How does ELECTRA's pre-training objective differ from BERT's MLM?

  • (a) ELECTRA predicts the next sentence instead of masked tokens
  • (b) ELECTRA trains a discriminator to detect which tokens have been replaced by a generator
  • (c) ELECTRA uses a denoising autoencoder objective
  • (d) ELECTRA masks entire sentences instead of individual tokens
Show Answer **(b) ELECTRA trains a discriminator to detect which tokens have been replaced by a generator.** ELECTRA uses a small generator to produce plausible token replacements, then trains the main model (discriminator) to classify each token as original or replaced. This is more sample-efficient than MLM because the model learns from all tokens, not just the 15% that are masked.

Question 21

What is the maximum input sequence length for BERT-Base?

  • (a) 128 tokens
  • (b) 256 tokens
  • (c) 512 tokens
  • (d) 1024 tokens
Show Answer **(c) 512 tokens.** BERT's learned position embeddings support a maximum of 512 positions.

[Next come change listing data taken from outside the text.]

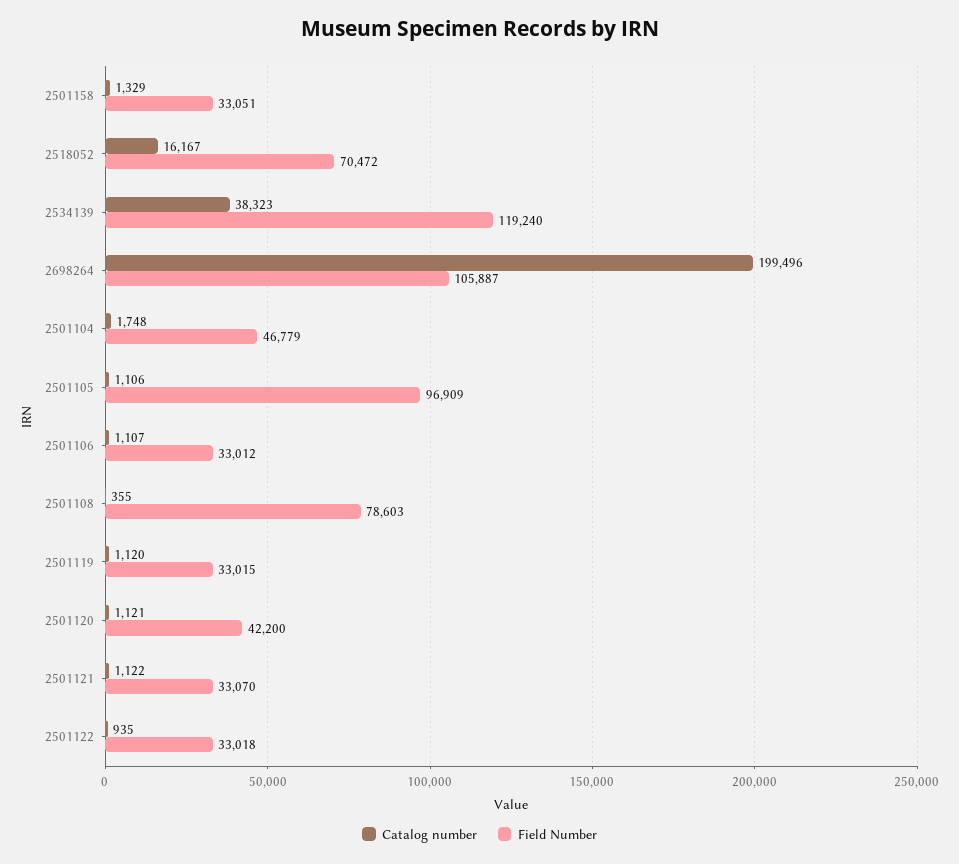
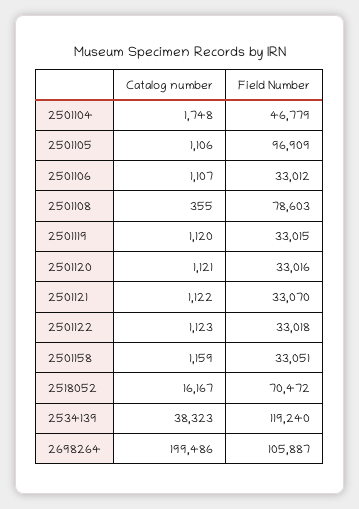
  {
    "Catalog number": {
-     "2501158": 1329,
+     "2501158": 1159,
      "2518052": 16167,
      "2534139": 38323,
-     "2698264": 199496,
+     "2698264": 199486,
      "2501104": 1748,
      "2501105": 1106,
      "2501106": 1107,
      "2501108": 355,
      "2501119": 1120,
      "2501120": 1121,
      "2501121": 1122,
-     "2501122": 935
+     "2501122": 1123
    },
    "Field Number": {
      "2501158": 33051,
      "2518052": 70472,
      "2534139": 119240,
      "2698264": 105887,
      "2501104": 46779,
      "2501105": 96909,
      "2501106": 33012,
      "2501108": 78603,
      "2501119": 33015,
-     "2501120": 42200,
+     "2501120": 33016,
      "2501121": 33070,
      "2501122": 33018
    }
  }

For longer documents, strategies such as truncation, chunking, or using long-range models (Longformer, BigBird) are needed.

Question 22

What is the purpose of the warmup period in the learning rate schedule for fine-tuning?

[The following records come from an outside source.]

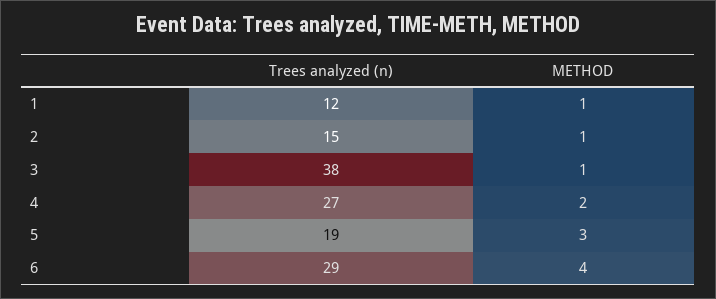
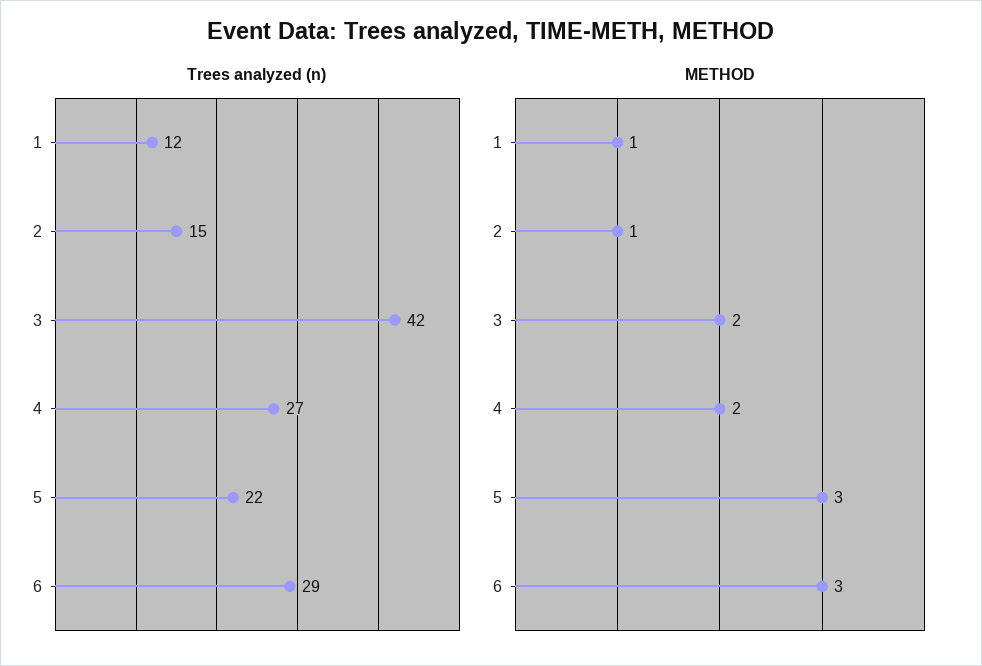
  {
    "Trees analyzed (n)": {
      "1": 12,
      "2": 15,
-     "3": 38,
+     "3": 42,
      "4": 27,
-     "5": 19,
+     "5": 22,
      "6": 29
    },
    "METHOD": {
      "1": 1,
      "2": 1,
-     "3": 1,
+     "3": 2,
      "4": 2,
      "5": 3,
-     "6": 4
+     "6": 3
    }
  }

  • (a) To reduce the batch size gradually
  • (b) To gradually increase the learning rate from zero to prevent large, destabilizing updates early in training
  • (c) To pre-compute the embeddings before fine-tuning begins
  • (d) To evaluate the model on a validation set before training
Show Answer **(b) To gradually increase the learning rate from zero to prevent large, destabilizing updates early in training.** Early in fine-tuning, the gradients can be noisy because the classification head is randomly initialized while the base model is pre-trained. The warmup period gradually increases the learning rate, giving the model time to stabilize before applying the full learning rate.

Question 23

Which HuggingFace class would you use to automatically load the correct tokenizer for any model checkpoint?

  • (a) BertTokenizer
  • (b) PreTrainedTokenizer
  • (c) AutoTokenizer
  • (d) TokenizerFactory
Show Answer **(c) AutoTokenizer.** The Auto classes (AutoTokenizer, AutoModel, AutoModelForSequenceClassification, etc.) inspect the model configuration and automatically instantiate the correct class. This provides a unified interface across all model architectures.

Question 24

ALBERT replaces BERT's Next Sentence Prediction with Sentence Order Prediction. How does SOP differ from NSP?

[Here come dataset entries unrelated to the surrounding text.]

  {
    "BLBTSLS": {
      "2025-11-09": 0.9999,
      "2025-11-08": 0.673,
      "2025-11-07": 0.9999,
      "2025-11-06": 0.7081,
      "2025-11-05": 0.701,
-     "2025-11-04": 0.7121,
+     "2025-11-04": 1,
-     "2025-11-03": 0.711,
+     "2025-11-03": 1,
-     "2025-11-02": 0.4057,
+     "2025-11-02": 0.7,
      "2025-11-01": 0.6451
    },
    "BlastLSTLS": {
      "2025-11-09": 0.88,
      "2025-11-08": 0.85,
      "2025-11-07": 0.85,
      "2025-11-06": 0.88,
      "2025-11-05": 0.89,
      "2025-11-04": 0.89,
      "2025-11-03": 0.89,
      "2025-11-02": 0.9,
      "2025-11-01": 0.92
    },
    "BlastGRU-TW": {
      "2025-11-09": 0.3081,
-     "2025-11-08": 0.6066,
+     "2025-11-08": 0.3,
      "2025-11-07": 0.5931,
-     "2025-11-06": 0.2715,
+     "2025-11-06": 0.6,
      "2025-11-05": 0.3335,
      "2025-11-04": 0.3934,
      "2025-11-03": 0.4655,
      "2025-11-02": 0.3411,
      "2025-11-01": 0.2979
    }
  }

  • (a) SOP uses three classes instead of two
  • (b) SOP predicts whether two consecutive sentences are in the correct order (vs. NSP which uses random negatives)
  • (c) SOP operates at the paragraph level instead of the sentence level
  • (d) SOP is only used during fine-tuning, not pre-training
Show Answer **(b) SOP predicts whether two consecutive sentences are in the correct order (vs. NSP which uses random negatives).** NSP's negative examples (random sentences from the corpus) are often trivially distinguishable by topic alone, so the model learns topic matching rather than coherence. SOP uses the same two consecutive sentences but swaps their order, forcing the model to learn discourse coherence.

Question 25

What is mixed precision training, and why is it beneficial for fine-tuning large models?

  • (a) Training on a mix of labeled and unlabeled data to improve generalization
  • (b) Using 16-bit floating point for most operations, reducing memory usage and increasing speed
  • (c) Mixing different model architectures during training for better representations
  • (d) Alternating between fine-tuning and feature extraction during training
Show Answer **(b) Using 16-bit floating point for most operations, reducing memory usage and increasing speed.** Mixed precision training (FP16) approximately halves memory usage, allowing larger batch sizes, and can double training speed on GPUs with tensor cores. Critical operations (like loss computation) still use FP32 to maintain numerical stability.